- **PROBLEM DETAILS**:
No pictures belong in the answer. Repeat all the entries exactly.

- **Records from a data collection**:
^^^^^^^^

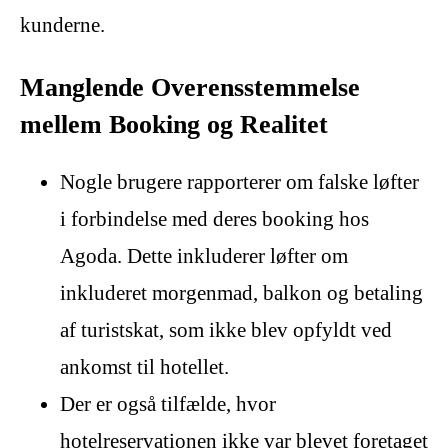
kunderne.
Manglende Overensstemmelse
mellem Booking og Realitet
Nogle brugere rapporterer om falske løfter
i forbindelse med deres booking hos
Agoda. Dette inkluderer løfter om
inkluderet morgenmad, balkon og betaling
af turistskat, som ikke blev opfyldt ved
ankomst til hotellet.
Der er også tilfælde, hvor
hotelreservationen ikke var blevet foretaget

^^^^^^^^

- **REPLY TO THE EXERCISE**:
kunderne.
Manglende Overensstemmelse
mellem Booking og Realitet
Nogle brugere rapporterer om falske løfter
i forbindelse med deres booking hos
Agoda. Dette inkluderer løfter om
inkluderet morgenmad, balkon og betaling
af turistskat, som ikke blev opfyldt ved
ankomst til hotellet.
Der er også tilfælde, hvor
hotelreservationen ikke var blevet foretaget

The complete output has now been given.